Прошел сильный дождь, и жара спала. В затененной жалюзи просторной комнате отеля «Палас» было прохладно. Они вместе легли в глубокую ванну, а потом повернули кран, и стремительный поток воды со всей силой обрушился на их тела. Они растерли друг друга большими полотенцами и забрались в постель. Свежий ветер с моря проникал через ставни и ласкал их тела. Кэтрин лежала, подперев голову руками.
— А что, если мне снова превратиться в мальчика? Это не очень неприятно?
— Ты нравишься мне такая, как есть.
— Так заманчиво. Но наверное, в Испании следует быть осторожнее. Это такая строгая страна.
— Оставайся сама собой.
— А почему у тебя голос меняется, когда ты говоришь мне это? Пожалуй, я решусь.
— Нет. Не теперь.
— Спасибо и на этом. Тогда буду любить тебя как женщина, а уж потом…
— Ты — женщина. Женщина. Моя любимая девочка, Кэтрин.
— Да, я — твоя женщина, и я люблю тебя, люблю, люблю.
— Молчи.
— Не буду. Я — твоя Кэтрин, и я люблю тебя, ну пожалуйста, я люблю тебя всегда, всегда…
— Тебе незачем повторять это. Я сам вижу.
— Мне нравится говорить, и я должна и буду говорить. Я всегда была чудной и послушной девочкой и буду такой. Обязательно буду.
— Можешь не повторять.
— А я буду. Я говорю и говорила, и ты сам говорил. А теперь, пожалуйста. Ну пожалуйста.
Они лежали неподвижно, и она сказала:
— Я так люблю тебя, и ты такой замечательный муж.
— Не может быть!
— Я тебе понравилась?
— А ты как думаешь?
— Думаю, да.
— Очень.
— Раз обещала, то буду стараться. А теперь, можно, я снова стану мальчиком?
— Зачем?
— Ну чуть-чуть.
— Не понимаю.
— Все было чудесно, и мне хорошо, но ночью я хотела бы еще раз попробовать, если ты не против.
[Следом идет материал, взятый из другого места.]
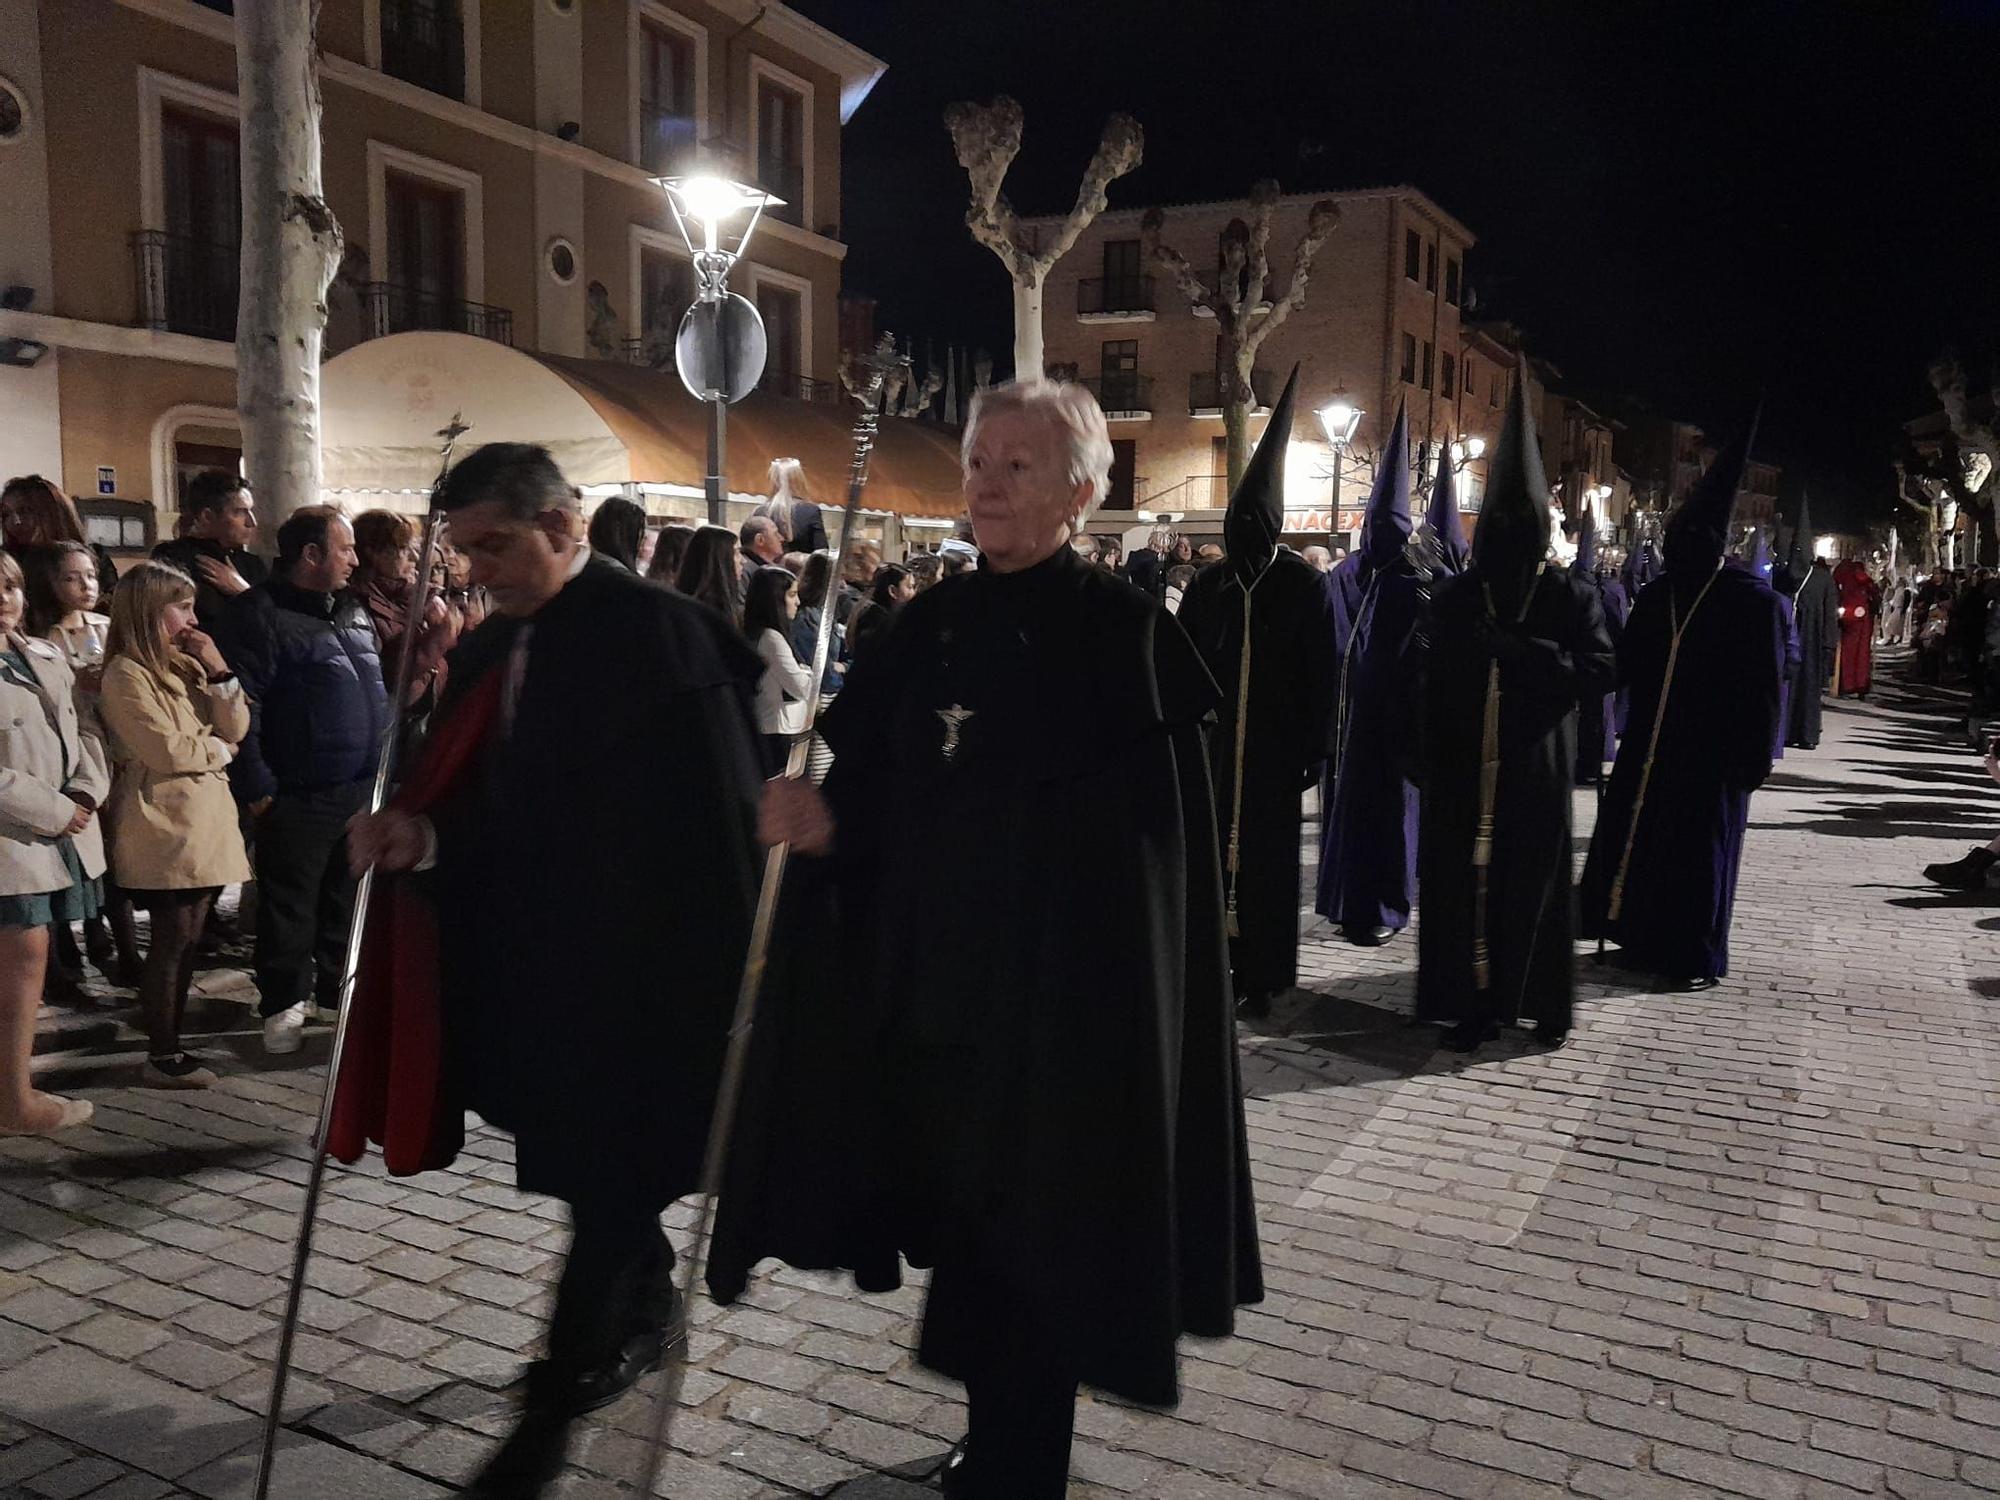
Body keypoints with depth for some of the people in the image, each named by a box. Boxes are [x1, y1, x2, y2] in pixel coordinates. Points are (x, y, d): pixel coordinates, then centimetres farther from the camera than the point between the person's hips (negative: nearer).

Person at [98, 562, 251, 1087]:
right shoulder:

Ну можно? Только если ты не против?
— Мне-то что?
— Значит, можно?
— Тебе очень хочется?
Он не спросил, нужно ли ей это, и все же она сказала:
— Не то чтобы мне это было нужно, но, пожалуйста, если можно, ладно?
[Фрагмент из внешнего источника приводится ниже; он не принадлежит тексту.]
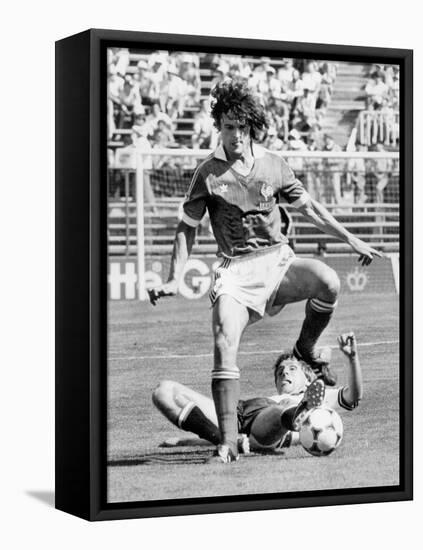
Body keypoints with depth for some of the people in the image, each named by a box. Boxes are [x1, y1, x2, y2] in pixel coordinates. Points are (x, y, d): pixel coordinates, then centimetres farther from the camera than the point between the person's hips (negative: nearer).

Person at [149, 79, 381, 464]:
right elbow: (187, 228, 8)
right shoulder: (208, 173, 1)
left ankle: (306, 349, 2)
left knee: (328, 283, -28)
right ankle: (228, 442, -15)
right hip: (235, 270, -1)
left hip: (277, 260, 2)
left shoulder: (272, 165, 7)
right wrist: (175, 279, 0)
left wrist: (350, 239, 15)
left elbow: (308, 207, 17)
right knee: (224, 346, -20)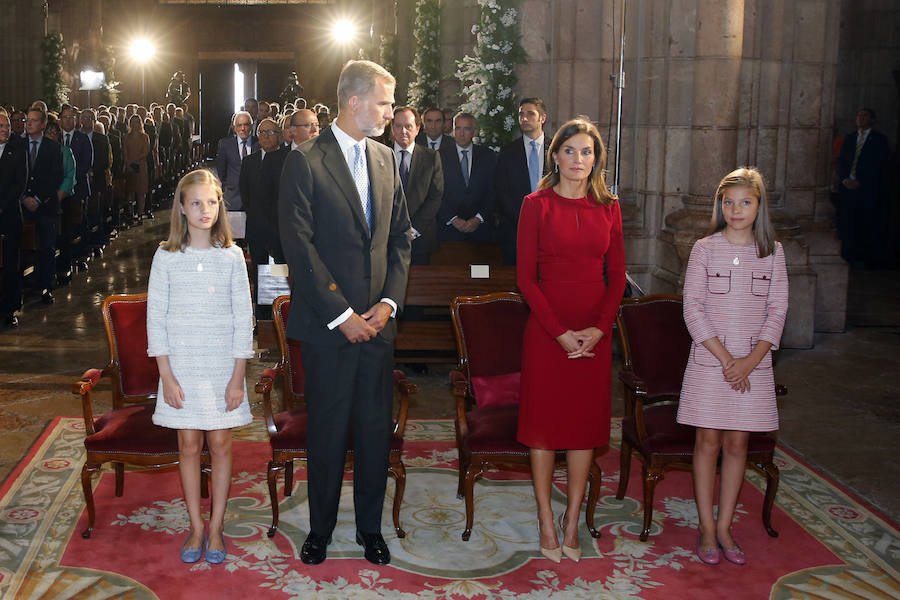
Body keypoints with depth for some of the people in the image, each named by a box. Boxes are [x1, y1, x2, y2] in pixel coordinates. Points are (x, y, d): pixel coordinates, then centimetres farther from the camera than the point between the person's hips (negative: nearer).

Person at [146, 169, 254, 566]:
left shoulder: (231, 257, -1)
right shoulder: (166, 257, -1)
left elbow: (243, 320, -1)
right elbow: (156, 319, -1)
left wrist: (237, 378, -5)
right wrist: (167, 377, -7)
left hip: (222, 367, 0)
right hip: (181, 367, 0)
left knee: (220, 444, 5)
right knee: (189, 446, 7)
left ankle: (216, 527, 18)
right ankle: (196, 528, 18)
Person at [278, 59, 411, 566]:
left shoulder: (386, 159, 10)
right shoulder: (306, 161, -8)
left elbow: (400, 236, 12)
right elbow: (300, 246, -12)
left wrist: (389, 302, -2)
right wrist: (341, 314, -14)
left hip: (377, 320, 5)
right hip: (328, 323, -4)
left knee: (376, 427, 10)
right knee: (328, 429, 7)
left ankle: (370, 526, 26)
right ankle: (321, 528, 25)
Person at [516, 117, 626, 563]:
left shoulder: (608, 208, 7)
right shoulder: (537, 205, -2)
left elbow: (617, 276, 7)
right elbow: (526, 277, -6)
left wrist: (599, 328, -8)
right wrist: (560, 332, -12)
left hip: (594, 332, 3)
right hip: (546, 331, -3)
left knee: (586, 423, 6)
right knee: (543, 421, 3)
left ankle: (572, 520, 18)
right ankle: (546, 521, 15)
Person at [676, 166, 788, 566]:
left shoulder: (772, 252, 4)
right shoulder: (705, 249, -2)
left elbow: (777, 311, 2)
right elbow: (693, 309, -6)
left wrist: (750, 361, -10)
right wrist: (725, 357, -13)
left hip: (753, 364, 2)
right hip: (709, 362, -2)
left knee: (737, 443, 7)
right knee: (708, 442, 3)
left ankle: (724, 526, 17)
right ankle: (707, 528, 13)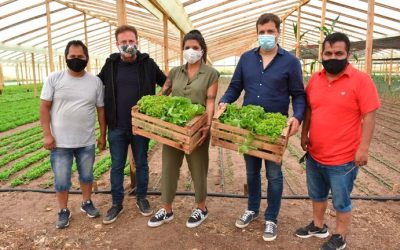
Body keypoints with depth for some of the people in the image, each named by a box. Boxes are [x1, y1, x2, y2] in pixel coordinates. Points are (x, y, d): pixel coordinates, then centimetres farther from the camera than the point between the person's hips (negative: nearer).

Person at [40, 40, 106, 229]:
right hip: (60, 142, -1)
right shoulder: (54, 78, -5)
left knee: (87, 176, 18)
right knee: (61, 180, 9)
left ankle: (87, 203, 39)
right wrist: (47, 134, -9)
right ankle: (63, 211, 29)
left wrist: (103, 135, 4)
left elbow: (101, 109, 4)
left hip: (87, 142, 2)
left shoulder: (95, 82, 0)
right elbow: (45, 107, -3)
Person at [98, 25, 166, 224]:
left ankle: (141, 198, 32)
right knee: (117, 167, 11)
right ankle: (116, 204, 26)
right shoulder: (111, 64, 1)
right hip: (117, 127, 1)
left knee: (141, 164, 13)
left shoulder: (147, 63, -3)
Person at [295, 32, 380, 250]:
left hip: (343, 158, -5)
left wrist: (363, 148, -16)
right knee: (317, 194, 22)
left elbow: (369, 117, -14)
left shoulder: (361, 80, -14)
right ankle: (318, 226, 44)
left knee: (341, 201, 12)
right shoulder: (315, 79, 3)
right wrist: (304, 134, 8)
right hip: (314, 154, 6)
— Ладно. — Он обнял ее и поцеловал.
— Кроме нас, никто не догадается, кто я. Мальчиком я буду только по ночам, и тебе не придется краснеть за меня. Можешь не волноваться.
— Ладно, малыш.
— Я соврала, что мне это не нужно. Сегодня на меня нашло так неожиданно.
Он закрыл глаза и старался ни о чем не думать, но ощущение потери не оставляло его.
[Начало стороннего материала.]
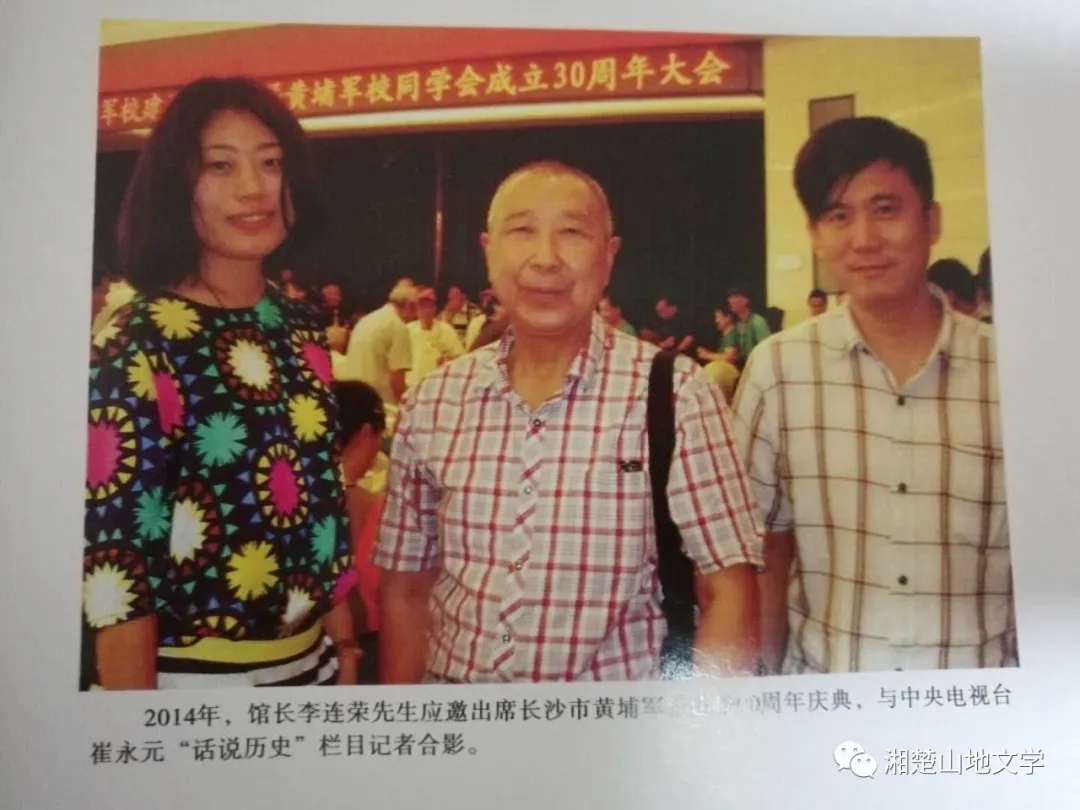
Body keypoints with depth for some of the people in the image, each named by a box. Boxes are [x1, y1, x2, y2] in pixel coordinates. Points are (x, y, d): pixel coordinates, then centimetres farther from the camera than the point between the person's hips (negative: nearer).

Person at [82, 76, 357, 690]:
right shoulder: (137, 345, -16)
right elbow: (115, 559, -17)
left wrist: (343, 645, 10)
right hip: (190, 675, -6)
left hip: (309, 662, 6)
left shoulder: (303, 331, 2)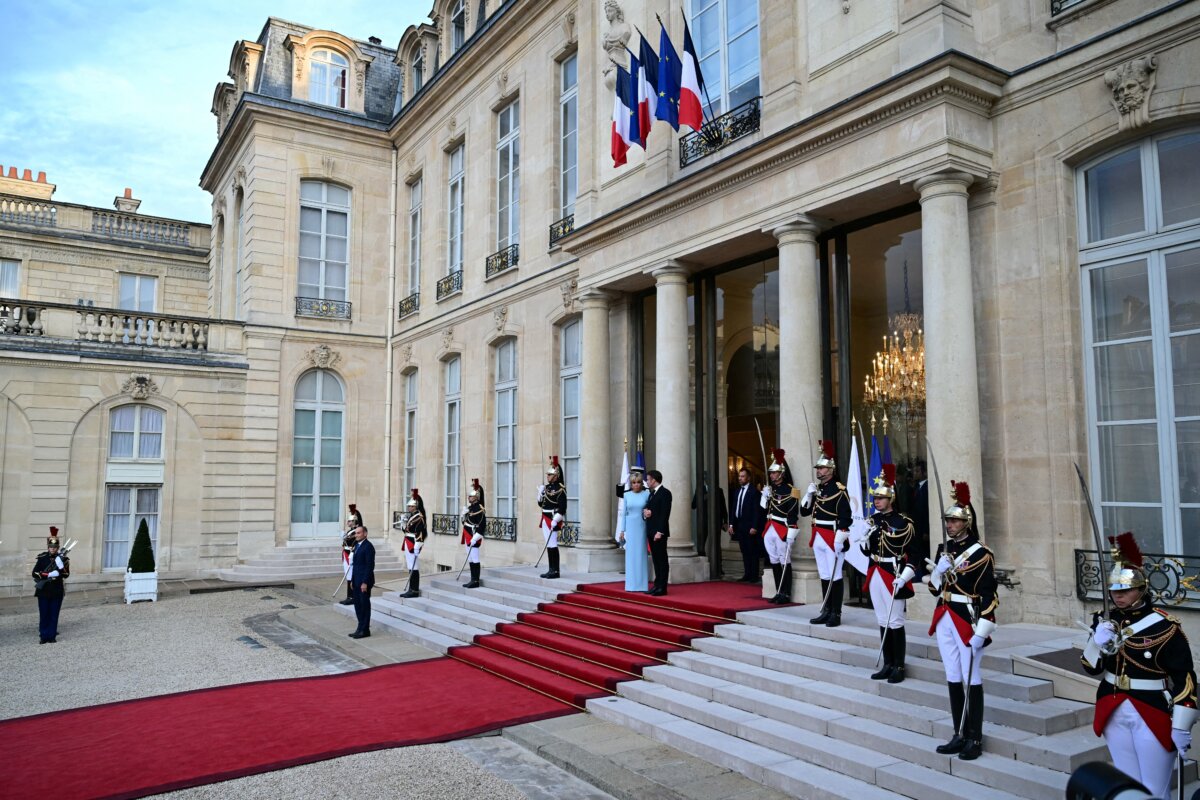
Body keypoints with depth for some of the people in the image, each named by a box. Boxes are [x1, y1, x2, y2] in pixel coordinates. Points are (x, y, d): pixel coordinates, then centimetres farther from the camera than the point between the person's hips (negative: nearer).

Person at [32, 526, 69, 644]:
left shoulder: (62, 558, 1)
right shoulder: (42, 558, -1)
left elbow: (66, 575, -2)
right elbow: (35, 573, -4)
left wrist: (61, 567, -21)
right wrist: (48, 575, -18)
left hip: (57, 591, 1)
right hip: (43, 591, 0)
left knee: (54, 615, 5)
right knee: (44, 615, 3)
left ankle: (52, 636, 13)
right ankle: (44, 636, 12)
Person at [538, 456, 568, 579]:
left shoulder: (560, 489, -11)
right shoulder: (546, 487, 14)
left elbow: (562, 507, -17)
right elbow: (541, 504, 18)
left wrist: (555, 520, -21)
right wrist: (540, 493, 2)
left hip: (553, 520, -9)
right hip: (545, 519, 9)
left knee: (552, 545, -8)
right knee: (548, 545, 11)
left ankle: (555, 571, -4)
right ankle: (551, 569, 16)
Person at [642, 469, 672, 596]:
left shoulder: (665, 493, -10)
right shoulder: (652, 493, 18)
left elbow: (665, 513, -16)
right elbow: (647, 508, 22)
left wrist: (660, 531, -21)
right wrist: (645, 511, -3)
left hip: (659, 532, -9)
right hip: (651, 531, 9)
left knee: (662, 559, -4)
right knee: (656, 559, 10)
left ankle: (662, 587, -2)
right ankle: (657, 585, 14)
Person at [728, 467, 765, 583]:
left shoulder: (754, 491, -9)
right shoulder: (736, 491, 12)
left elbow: (757, 511, -12)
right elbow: (733, 508, 15)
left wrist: (754, 527, -16)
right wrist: (731, 524, 9)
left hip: (750, 526, -7)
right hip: (739, 526, 7)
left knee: (753, 552, -1)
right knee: (744, 552, 10)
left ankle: (755, 576, 4)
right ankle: (747, 574, 15)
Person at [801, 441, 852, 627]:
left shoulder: (839, 490, -10)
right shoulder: (816, 489, 13)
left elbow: (845, 517, -15)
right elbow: (804, 512, 14)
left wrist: (839, 540, -19)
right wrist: (809, 495, -1)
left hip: (833, 538, -7)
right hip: (818, 538, 7)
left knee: (835, 576, -2)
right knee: (824, 576, 12)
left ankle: (836, 614, 4)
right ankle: (826, 612, 19)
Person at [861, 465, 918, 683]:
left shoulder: (903, 522, -9)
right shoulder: (872, 520, 8)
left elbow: (912, 554, -10)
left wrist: (903, 578, -19)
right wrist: (863, 538, -9)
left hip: (894, 577, -6)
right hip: (875, 576, 6)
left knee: (895, 622, -1)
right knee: (882, 621, 11)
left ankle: (899, 667, 9)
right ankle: (887, 664, 20)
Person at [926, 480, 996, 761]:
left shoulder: (981, 554, -11)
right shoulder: (943, 549, 10)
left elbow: (988, 596, -14)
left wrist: (982, 631, -18)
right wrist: (936, 572, -8)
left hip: (968, 621, -7)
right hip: (945, 620, 7)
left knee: (971, 679, 1)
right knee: (953, 679, 12)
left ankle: (975, 739, 11)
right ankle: (960, 735, 21)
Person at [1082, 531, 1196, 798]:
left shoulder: (1164, 626, -14)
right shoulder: (1105, 622, 2)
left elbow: (1185, 679, -13)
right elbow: (1091, 667, 6)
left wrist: (1181, 726, -14)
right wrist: (1098, 642, -14)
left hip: (1153, 715, -5)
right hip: (1114, 713, 5)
— А сейчас давай поменяемся. Ну же. Теперь твоя очередь меняться. Не заставляй меня делать это за тебя. Ну? Хорошо, я сама. Вот теперь ты другой, да? Ты сам этого хотел. Да? Ты сам. Ты тоже хотел. Да? Я заставила, но ведь и ты… Да, да, ты сам. Ты моя сладкая нежная Кэтрин. Ты моя девочка, моя любимая, единственная девочка. О, спасибо тебе, моя Кэтрин…
Она долго лежала рядом, и он решил, что она заснула. Потом она медленно поднялась на локтях и сказала:
— На завтра я приготовила себе дивный сюрприз. Утром пойду в «Прадо» и посмотрю все картины глазами мальчика.
— Сдаюсь, — сказал Дэвид.
Глава седьмая
Утром он встал, пока она еще спала, и вышел из отеля, вдыхая прозрачный, по-утреннему свежий воздух высокогорного плато. Он прошел вверх по улице до площади Санта-Ана, позавтракал в кафе и прочел местные газеты. Кэтрин собиралась в «Прадо» к десяти, когда музей открывался, поэтому, уходя, он поставил будильник на девять часов. На улице, поднимаясь в гору, он представлял ее себе спящей — красивая взъерошенная головка, похожая на фоне белой постели на старинную монету, подушка отброшена в сторону, и простыня плотно облегает тело. «Это длилось месяц, — подумал он, — или около того. Еще в Ле-Гро-дю-Руа, а потом месяца два до Андайе все было нормально. Нет, меньше, она стала думать об этом уже в Ниме. Двух месяцев еще не прошло. Мы женаты три месяца и две недели. Надеюсь, она была счастлива со мной. Но в ее причудах я ей не помощник. Хватит того, что я ничего ей не запрещаю. Ничего страшного не произошло. Но на этот раз она сама заговорила об этом. Сама».